Institutional traders in the oil and fuel markets have shifted from buying to selling as higher oil prices led to profit-taking. After purchasing a total of 155 million barrels in the previous three weeks, these traders sold the equivalent of 25 million barrels of oil and fuel futures in the week ending September 26. The price of Brent and West Texas Intermediate (WTI) crude remained above $90 per barrel, but WTI slipped below $90 to close at around $88 per barrel. Meanwhile, concerns are growing over the low levels of inventories at Cushing, Oklahoma, which could make the remaining oil unusable due to physical limitations.
The global economic outlook is worsening, leading traders to focus more on demand for oil. The US dollar’s surge following a deal in Congress to extend federal government funding for 45 days has dampened demand for oil, as it makes the commodity more expensive for buyers in local currencies. However, the appetite for US crude and diesel remains strong due to supply constraints. Despite the recent signals from the US shale patch indicating that shale drillers have no plans to increase production, there are concerns about a potential retreat in oil prices in the coming months, with uncertainty surrounding the impact of a recession on oil demand.

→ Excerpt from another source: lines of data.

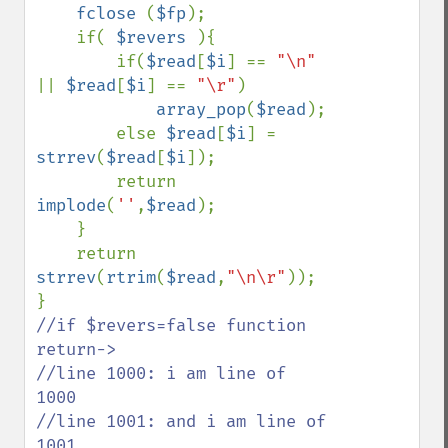
fclose 
(
$fp
);

    if( 
$revers 
){

        if(
$read
[
$i
] == 
"\n" 
|| 
$read
[
$i
] == 
"\r"
)

array_pop
(
$read
);

        else 
$read
[
$i
] = 
strrev
(
$read
[
$i
]);

        return 
implode
(
''
,
$read
);

    }

    return 
strrev
(
rtrim
(
$read
,
"\n\r"
));

//if $revers=false function 
return->

//line 1000: i am line of 
1000

//line 1001: and i am line of 
1001
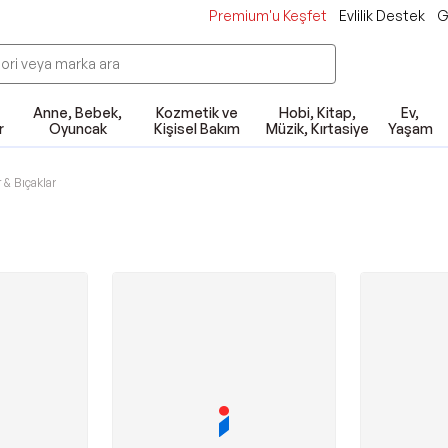
Premium'u Keşfet
Evlilik Destek
G
Anne, Bebek,
Kozmetik ve
Hobi, Kitap,
Ev,
r
Oyuncak
Kişisel Bakım
Müzik, Kırtasiye
Yaşam
 & Bıçaklar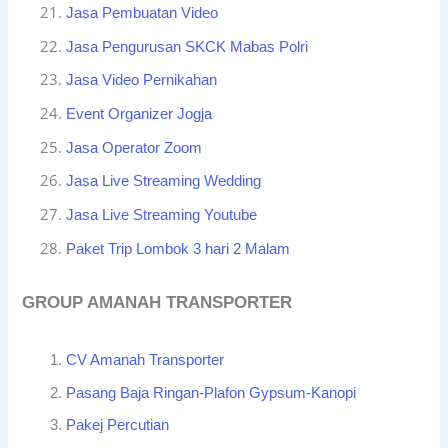
Jasa Pembuatan Video
Jasa Pengurusan SKCK Mabas Polri
Jasa Video Pernikahan
Event Organizer Jogja
Jasa Operator Zoom
Jasa Live Streaming Wedding
Jasa Live Streaming Youtube
Paket Trip Lombok 3 hari 2 Malam
GROUP AMANAH TRANSPORTER
CV Amanah Transporter
Pasang Baja Ringan-Plafon Gypsum-Kanopi
Pakej Percutian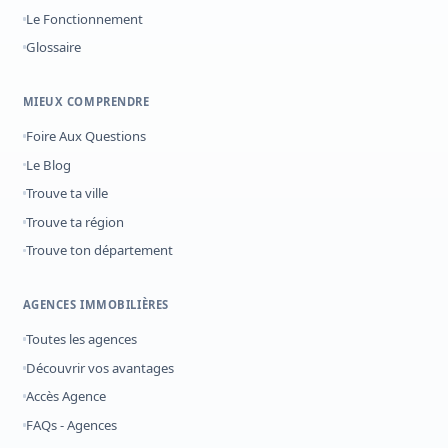
Le Fonctionnement
Glossaire
MIEUX COMPRENDRE
Foire Aux Questions
Le Blog
Trouve ta ville
Trouve ta région
Trouve ton département
AGENCES IMMOBILIÈRES
Toutes les agences
Découvrir vos avantages
Accès Agence
FAQs - Agences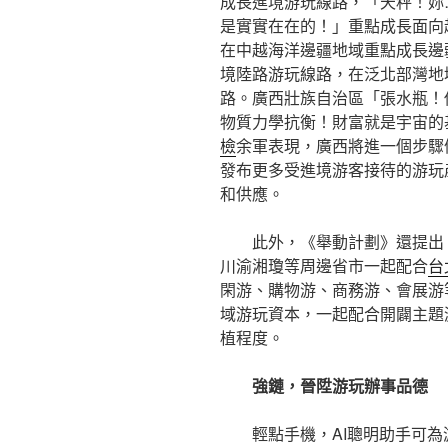
成長進境游玩線路，「天秤！妳
是實實在在的！」重點成長面向
在中越海洋邊疆地域重點成長邊
境陸路游玩線路，在泛北部灣地
路。廣西壯族自治區「張水瓶！
物質力學抗衡！財富就是宇宙的
檢
余軍表現，廣西將進一個步驟
發布更多受進境游客接待的游玩
和供應。
此外，《舉動計劃》還提出
川渝湘瓊等周邊省市一起配合
台
閑游、購物游、商務游、會展游
域游玩資本，一起配合開闢主題
植程度。
強鏈，晉陞游玩辦事品德
輕點手機，AI聰明助手可為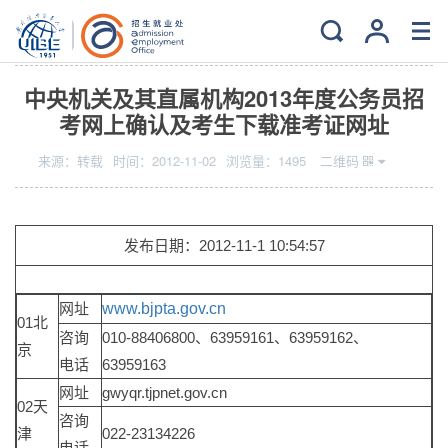
当前位置：
主页
>
就业
>
文件下载
中央机关及其直属机构2013年度公务员招
考网上确认及考生下载准考证网址
来源：
转载
时间：
2012-11-02
浏览量：
1495
二维码
发布日期：2012-11-1 10:54:57
网址
www.bjpta.gov.cn
01北
咨询
010-88406800、63959161、63959162、
京
电话
63959163
网址
gwyqr.tjpnet.gov.cn
02天
咨询
津
022-23134226
电话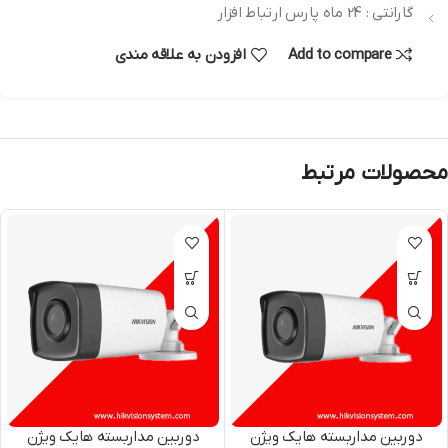
گارانتی : 24 ماه پارس ارتباط افزار
Add to compare
افزودن به علاقه مندی
محصولات مرتبط
دوربین مداربسته هایک ویژن
دوربین مداربسته هایک ویژن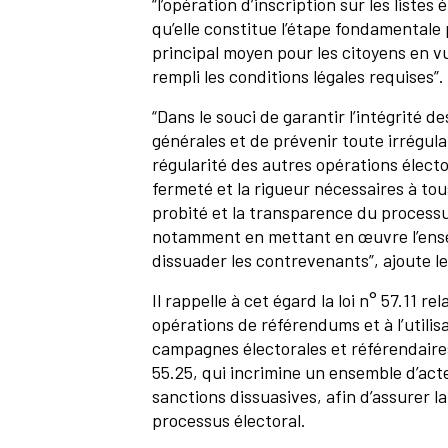
“l’opération d’inscription sur les liste
qu’elle constitue l’étape fondamentale 
principal moyen pour les citoyens en vu
rempli les conditions légales requises”.
“Dans le souci de garantir l’intégrité de
générales et de prévenir toute irrégulari
régularité des autres opérations élector
fermeté et la rigueur nécessaires à to
probité et la transparence du processus 
notamment en mettant en œuvre l’ens
dissuader les contrevenants”, ajoute le
Il rappelle à cet égard la loi n° 57.11 re
opérations de référendums et à l’utilis
campagnes électorales et référendaires,
55.25, qui incrimine un ensemble d’acte
sanctions dissuasives, afin d’assurer l
processus électoral.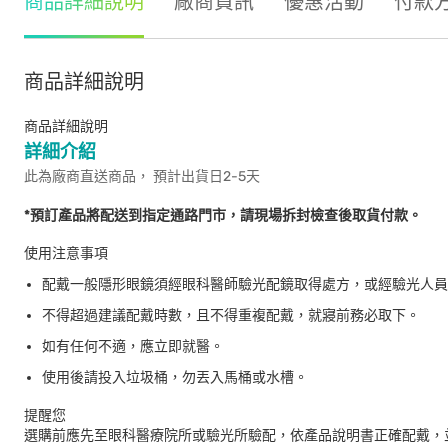
商品詳細說明
廠商資訊
優惠活動
付款
商品詳細說明
商品詳細說明
詳細介紹
此為廠商直送商品， 預計出貨日2-5天
*預訂產品將配送到指定通路門市，請現場拆封檢查後取貨付款。
使用注意事項
配戴一般隱形眼鏡須經眼科醫師驗光配鏡取得處方，或經驗光人員
不得超過建議配戴時數，且不得重複配戴，就寢前務必取下。
如有任何不適，應立即就醫。
使用後請投入垃圾桶，勿丟入馬桶或水槽。
提醒您
選購前應先至眼科醫療院所或驗光所驗配，依產品說明書正確配戴，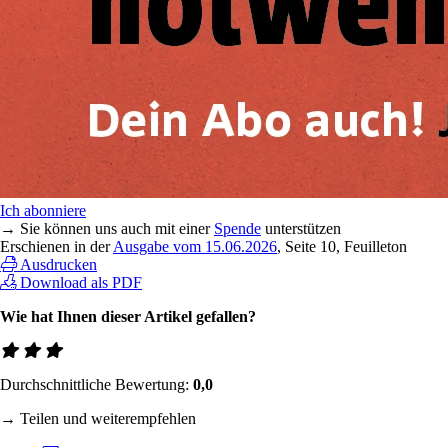
Ich abonniere
→ Sie können uns auch mit einer
Spende
unterstützen
Erschienen in der
Ausgabe vom 15.06.2026
, Seite 10, Feuilleton
Ausdrucken
Download als PDF
Wie hat Ihnen dieser Artikel gefallen?
Durchschnittliche Bewertung:
0,0
→ Teilen und weiterempfehlen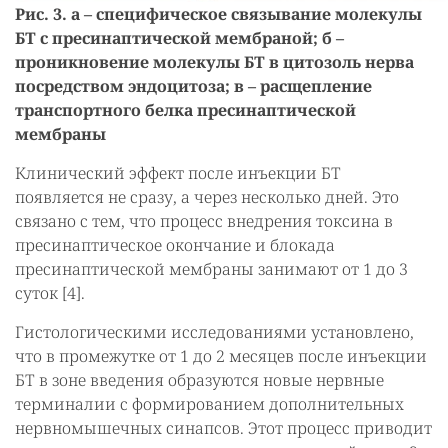
Рис. 3. а – специфическое связывание молекулы
БТ с пресинаптической мембраной; б –
проникновение молекулы БТ в цитозоль нерва
посредством эндоцитоза; в – расщепление
транспортного белка пресинаптической
мембраны
Клинический эффект после инъекции БТ
появляется не сразу, а через несколько дней. Это
связано с тем, что процесс внедрения токсина в
пресинаптическое окончание и блокада
пресинаптической мембраны занимают от 1 до 3
суток [4].
Гистологическими исследованиями установлено,
что в промежутке от 1 до 2 месяцев после инъекции
БТ в зоне введения образуются новые нервные
терминалии с формированием дополнительных
нервномышечных синапсов. Этот процесс приводит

In the short term, the upside potential for oil prices remains significant, especially as OPEC+ is expected to maintain its output cuts at its next meeting. The speculation of Saudi Arabia unwinding its 1-million-barrels-per-day (bpd) production cuts did not materialize, as the country confirmed its commitment to maintaining the cuts. Given the impact of speculation on prices, Saudi Arabia’s decision to adhere to its production policy was deemed wise, especially amid concerns about demand destruction caused by macroeconomic factors and the economic slowdown in Europe.